*** Opening of Given passage ***

VerIDial Features

Cogs indicating settings

Customisable

PINs can be sent out via Push Notification to the VerIDial smartphone app, SMS or Voice for true Two Factor Authentication.

PINs can also be sent via Email for when a phone is not available and a lower level of security is acceptable. (not recommended)

The length of PIN can be customised for increased security.

API requests that provide the current status of a request can be used to provide detailed user feedback.

VerIDial provides a free iframe plugin for use by customers. The plugin provides user feedback and PIN validation elements and can help shorten integration times.

Padlock indicating security

Secure

PINs have a time limit before expiry and are valid for one use only.

All API calls are over Transport Layer Security (TLS) 1.1 or higher, older protocols and insecure ciphers are disabled.

PINs are created using a FIPS compliant random number generator.

Initial API calls (server to server) use Basic Authentication to both identify the installation and validate the caller.

*** Close of Given passage ***
*** Opening of Data extract ***

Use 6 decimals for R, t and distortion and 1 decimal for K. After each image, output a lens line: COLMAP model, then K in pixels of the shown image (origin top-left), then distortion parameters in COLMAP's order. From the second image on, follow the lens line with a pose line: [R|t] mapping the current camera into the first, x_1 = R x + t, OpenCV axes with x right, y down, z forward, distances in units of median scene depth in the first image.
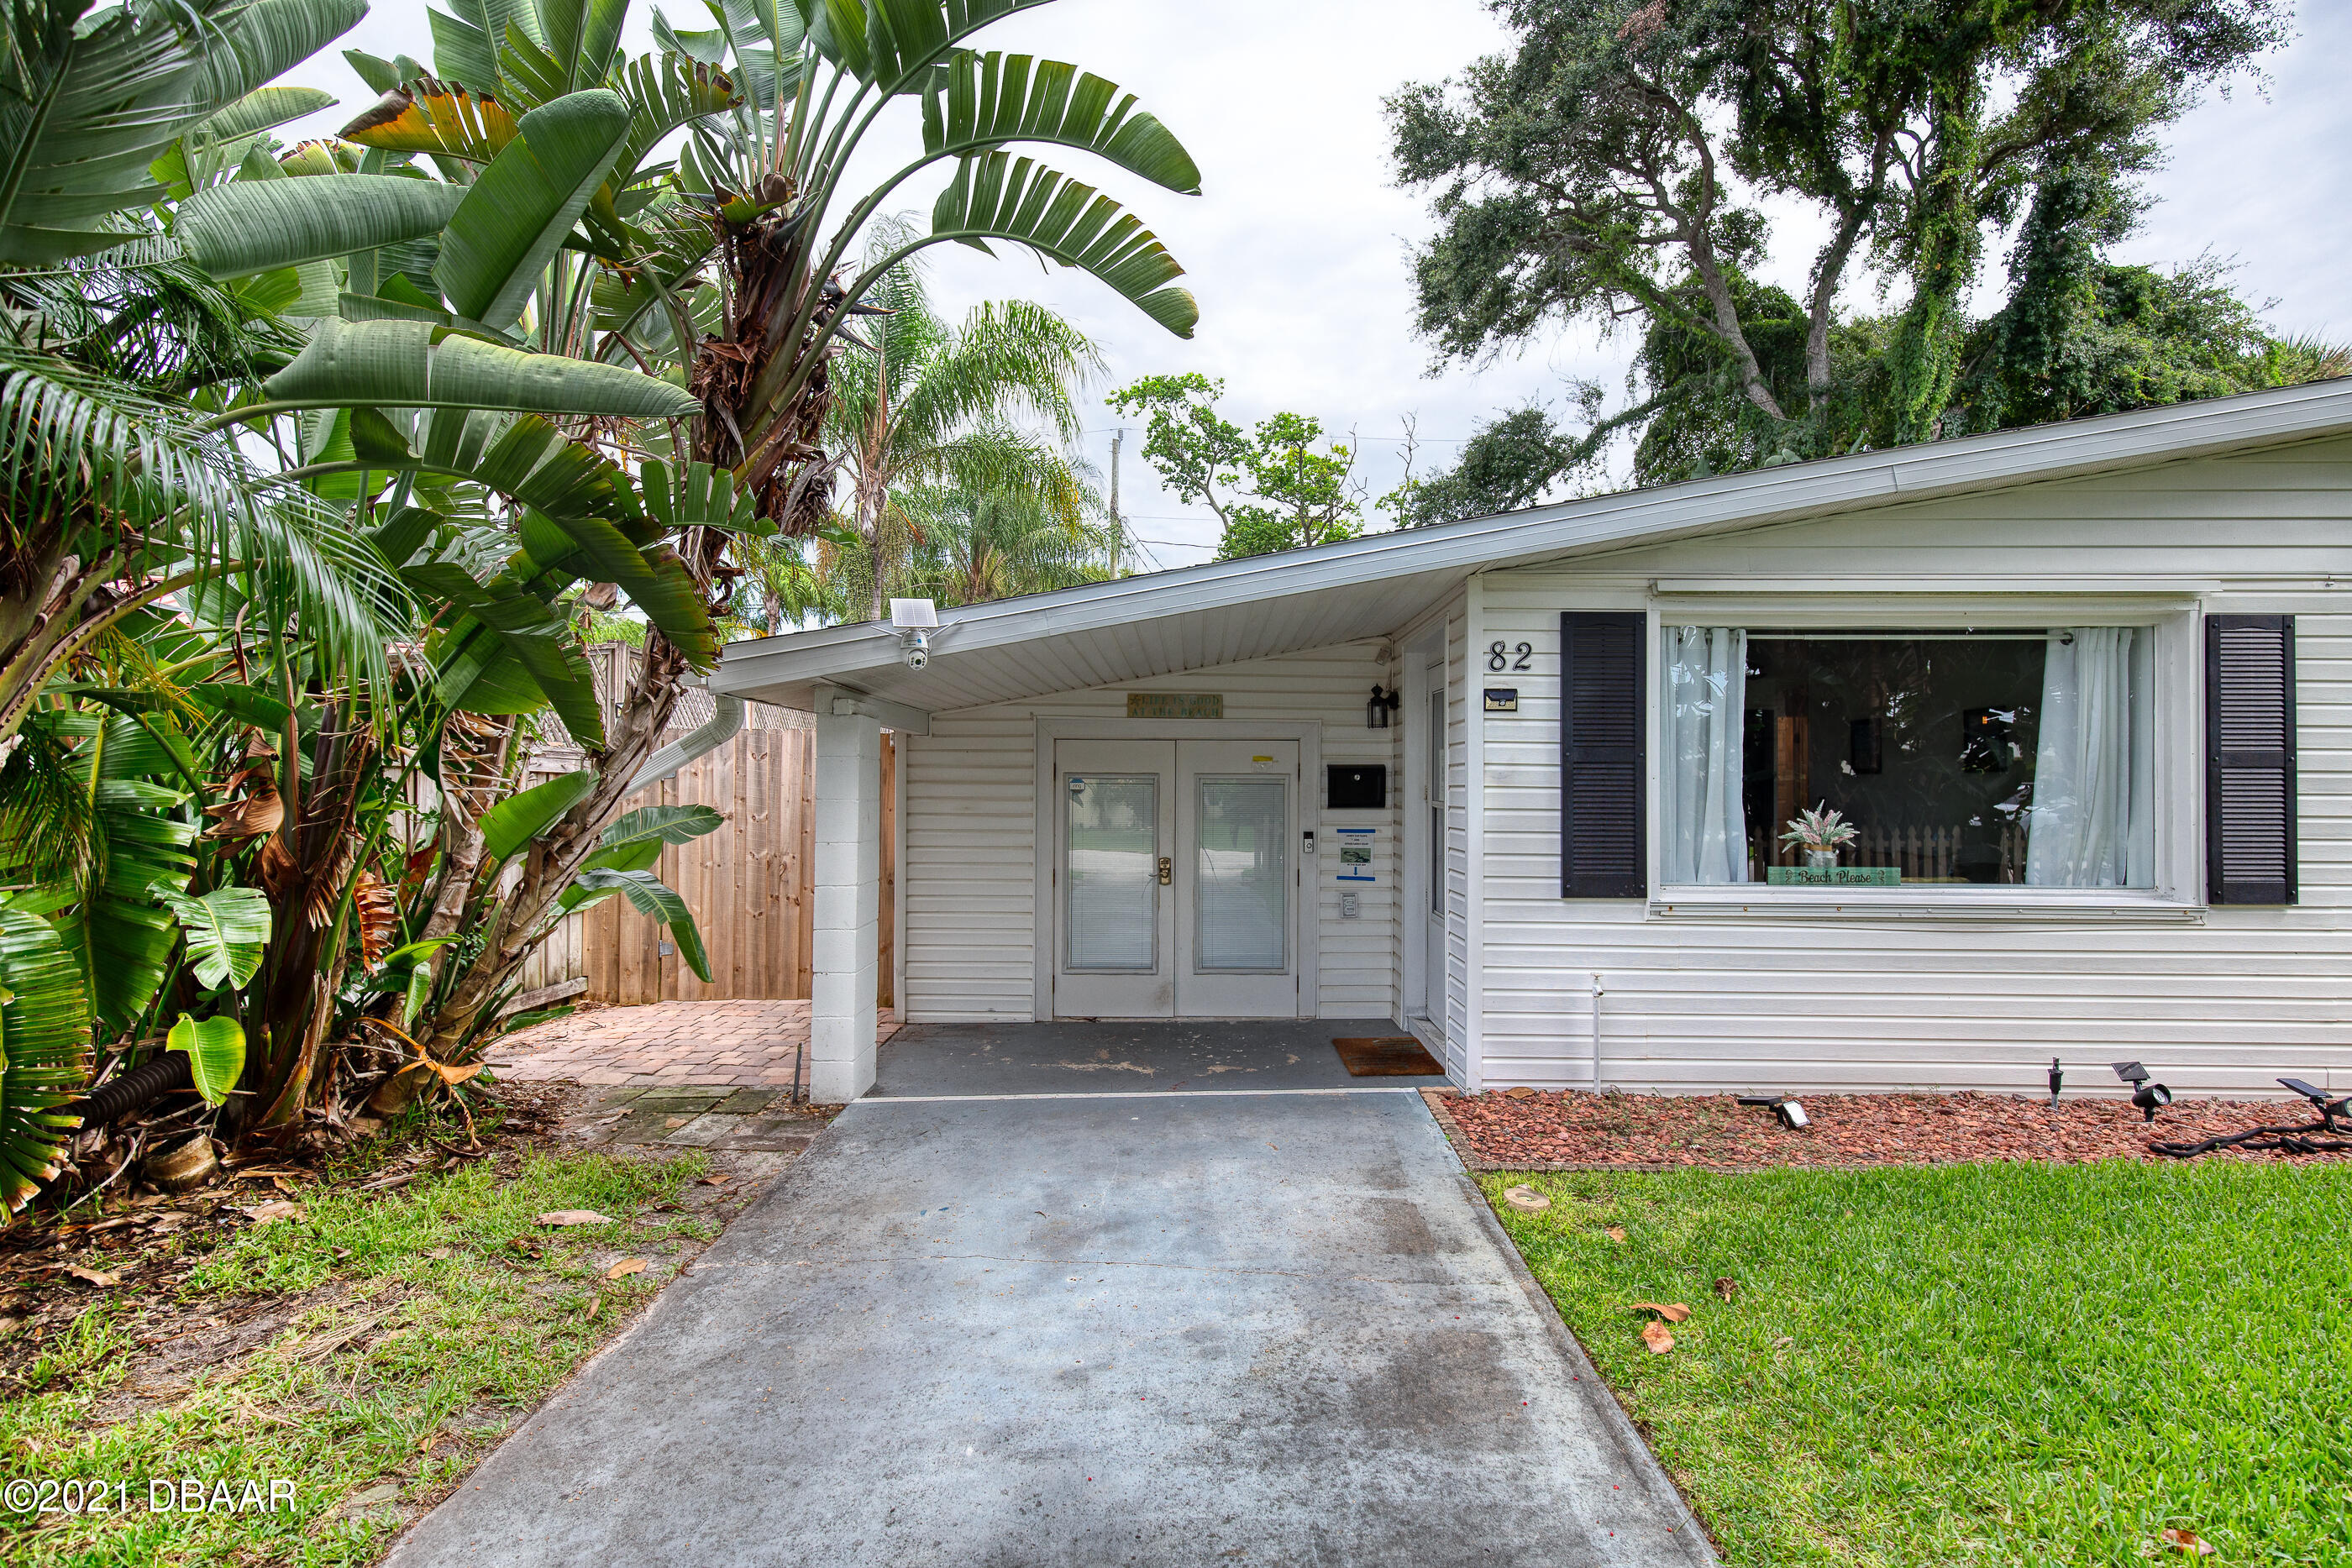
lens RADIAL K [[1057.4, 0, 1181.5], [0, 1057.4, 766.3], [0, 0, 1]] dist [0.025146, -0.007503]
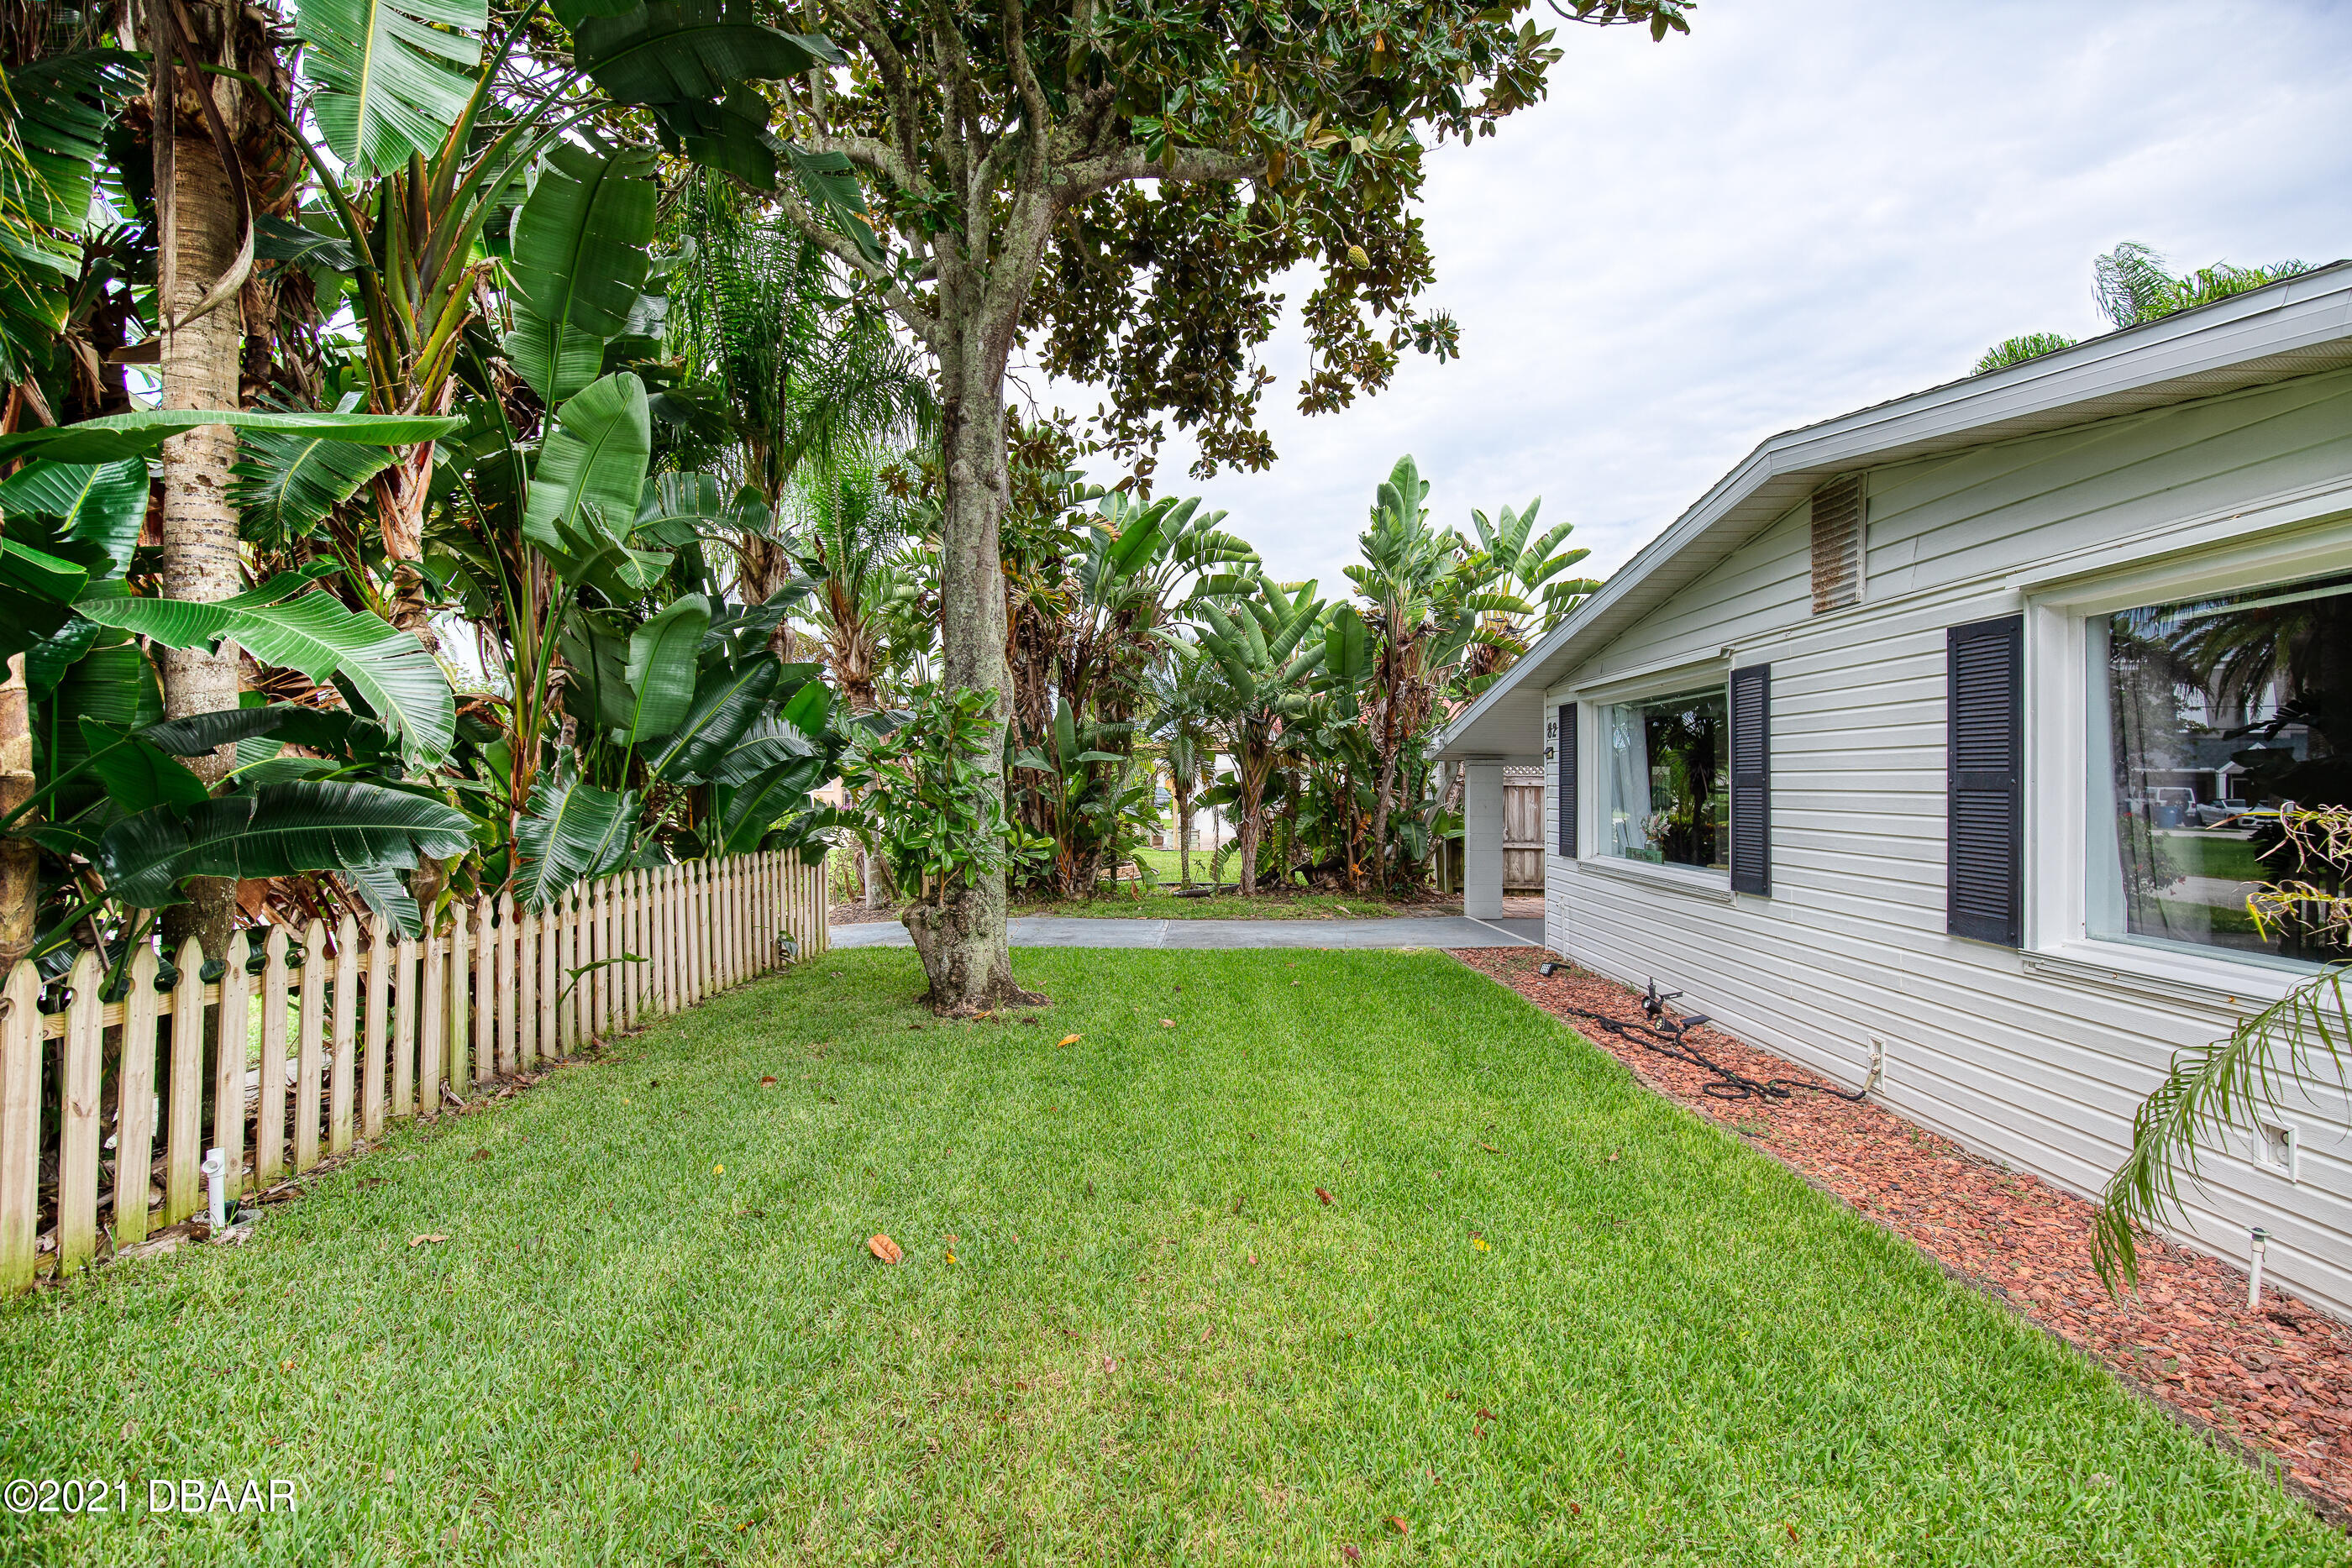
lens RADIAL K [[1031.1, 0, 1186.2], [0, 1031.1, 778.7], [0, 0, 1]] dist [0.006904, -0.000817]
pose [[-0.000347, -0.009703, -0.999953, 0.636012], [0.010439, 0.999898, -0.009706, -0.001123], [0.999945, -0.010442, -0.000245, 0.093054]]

*** Close of Data extract ***

** What to do **
a) List every channel the VerIDial features text names for sending out PINs.
b) Translate this sentence from the VerIDial features text into Spanish: "PINs have a time limit before expiry and are valid for one use only."
c) Carry on the VerIDial features text from its last line on Basic Authentication.

** Results for each task **
a)
- Push Notification to the VerIDial smartphone app
- SMS
- Voice
- Email

b) Los PIN tienen un límite de tiempo antes de caducar y son válidos para un solo uso.

c)
API credentials are stored using FIPS compliant hashing algorithms with no access by employees.

Each API call that creates a new request returns a globally unique token. This can be used server or client side to obtain the status of a request or to validate a PIN attempt.

Magnifing glass indicating inspection

Compliance & Audit

Each request is securely stored for a fixed time period for reporting and billing.

All unnecessary information including the PIN is stripped from the record once the request has completed.

Potentially personal information retained for reporting such as number and email are obfuscated.

After legal and auditing requirements have been met, all records are securely destroyed.